TRENTON, N.J. (AP) - Hundreds of flood-weary East Coast residents were returning home Saturday, as rain-swollen rivers and other waterways were slowly receding to normal levels.
But officials say it might be a few more days before some people - especially those in hard-hit areas of northern New Jersey - will be able to get back home. And others may need to be evacuated if some major regional waterways crest as expected on Sunday morning.
"This is not a game. This is real. If you can, please seek higher ground now," Paterson Mayor Jeffery Jones told residents on Saturday, warning them that it could take at least two days for the Passaic River to completely recede.
Jones said he expects that roughly 1,500 residents will have to be evacuated from their homes on Sunday, and that shelters were being set up and six fire department rescue boats would be available to help residents if needed.
Jones was among dozens of officials from Maryland to Maine who were monitoring rivers, creeks and streams that had or were poised to overflow their banks, causing more hardships for communities where major flooding forced hundreds of people from their homes.
But by late Saturday afternoon, the only major problems areas appeared to be in portions of New Jersey, New York and Pennsylvania. And Mother Nature appeared to be giving the region a break: The National Weather Service said no major rains were expected there for several days, giving those areas a chance to dry out after the waterways drop back below flood levels.
But that provided little relief for evacuated residents who remained in shelters on Saturday, unsure of when they would be able to return home and how much damage the floods had caused.
"This is getting to be a regular occurrence, a greatly unwelcome regular occurrence," said Mary Beth Thompson of Little Falls, who was temporarily staying with friends in central New Jersey and checking television coverage and the Internet for weather updates. "This is my third time flooded out, and it seems to make me more anxious each time."
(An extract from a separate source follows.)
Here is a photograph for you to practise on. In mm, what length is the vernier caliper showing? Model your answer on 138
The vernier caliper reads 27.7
New York state from Manhattan to the Canadian border was under a flood watch as heavy rains and melting snow closed roads. And there were major concerns in New England that rising waters could break up river ice, creating ice jams that can cause flooding.
The Coast Guard said it started its springtime ice-breaking ritual Saturday on the Kennebec River, and will continue through Tuesday to reduce the risk of property damage.
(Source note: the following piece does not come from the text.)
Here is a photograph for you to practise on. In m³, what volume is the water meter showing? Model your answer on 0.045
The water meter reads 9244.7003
Meanwhile, flooding along the rain-swollen Susquehanna River in northeastern Pennsylvania caused some road closures Saturday and sent water into some basements, but no serious problems were reported.
Police in Pittsburgh had set up detours for revelers coming into the city for Saturday morning's St. Patrick's Day parade. The detours were to help motorists avoid flooding in the low-lying sections of Interstate 376 along the Monongahela, though the waters had started receding by early Saturday afternoon.
The flooding was blamed for at least two deaths.
A 74-year-old Pennsylvania man's car was swept into Swatara Creek on Thursday in Pine Grove, about 75 miles northwest of Philadelphia. And a woman drowned in Ohio on Friday after getting out of her car in a ditch in Williams County.